Out of sight, out of mind. What do you see when you stand on the beach and look out at the ocean? You see a broad expanse of blue water — you see the surface of the sea. It is probably wishful thinking to believe that humans might care about marine ecosystems if they could see the carnage below the surface, but if they could see it, the damage done from overfishing would certainly make an impression on them.
I haven't talked about the health of the oceans for a while, hence this post. I was talking to an old friend who noted that I was writing more about environmental issues than I used to. I told him it was true because when the economy tanked in 2008-09, coverage of the environment took a beating from which it may never recover. As I've written so many times, for humans, the economy is everything. The oceans cover nearly 70% of the Earth's surface. Thus I think the oceans qualify as "the environment"
Yet the oceans get short shrift where the environment is concerned, or so it seems to me after decades of following the news. That's not so hard to understand—humans live on the land, on the continents which make up the other 30% of the Earth's surface. Ironically, the large majority of humans prefer to live right next to the oceans. It's not hard to figure out why.
My most recent post about the oceans was Philippe Cousteau — Environmental Advocate. I ridiculed Jacques' grandson because his warnings were full of Obligatory Hope, but maybe I should have lowered my expectations and praised him for simply bringing the subject up. Hardly anybody else does.
Which brings me to today's video, a German TV special made in 2011 called Der Letzte Fisch — Unsere Meere am Scheideweg, which translates as The Last Fish — Our Exhausted Seas.
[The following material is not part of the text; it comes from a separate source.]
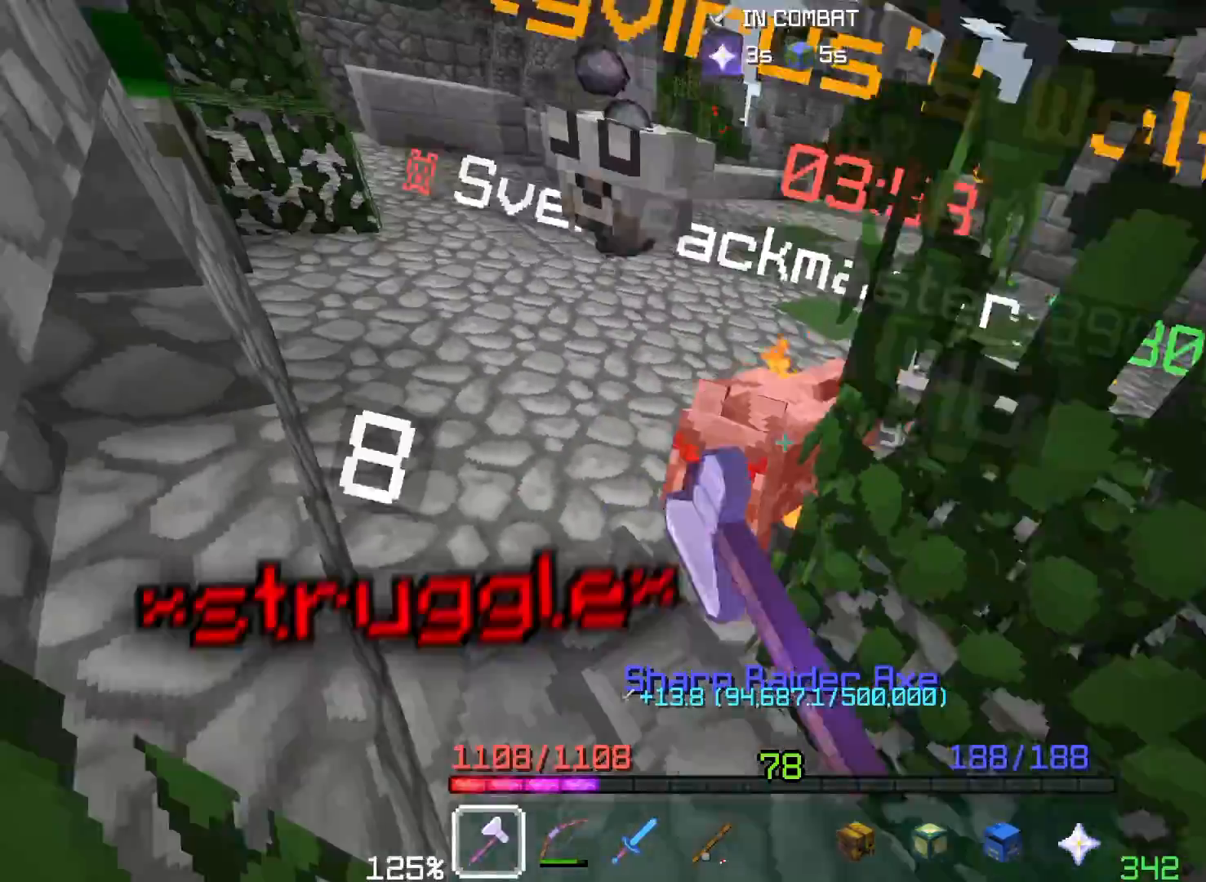
{"keys": ["s"], "mouse": ["left"], "events": [[67, "s", "down"], [250, "mouse_left", "up"], [317, "mouse_left", "down"]]}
I watched it over the weekend, and was pleased to see that there was interview with Boris Worm of Dalhousie University, whose work I have covered several times on DOTE.
I hope you will watch this longish video, if not today, then some other time. The oceans will be around a lot longer than our pathetic species. Life in the oceans is in big trouble, but marine life has been in big trouble several times over the course of Deep Time (in this case, the last 543 million years). Long after we're gone, life in the oceans will recover from whatever adverse effects humans have on it in the next few centuries. Life in the oceans has been thriving for (roughly) the last 55 million years, and Homo sapiens certainly would not exist if that had not been the case.
So I hope it is worth 42 minutes of your time to watch this German documentary (dubbed in English). This moment in time will never come again. For some of you, it will be worth it to know what is happening to the oceans at that special moment when you are alive and conscious.
For example, I'll bet you didn't know that since the 1950s, the amount of fish in the sea has been reduced by half. Ain't that a shame?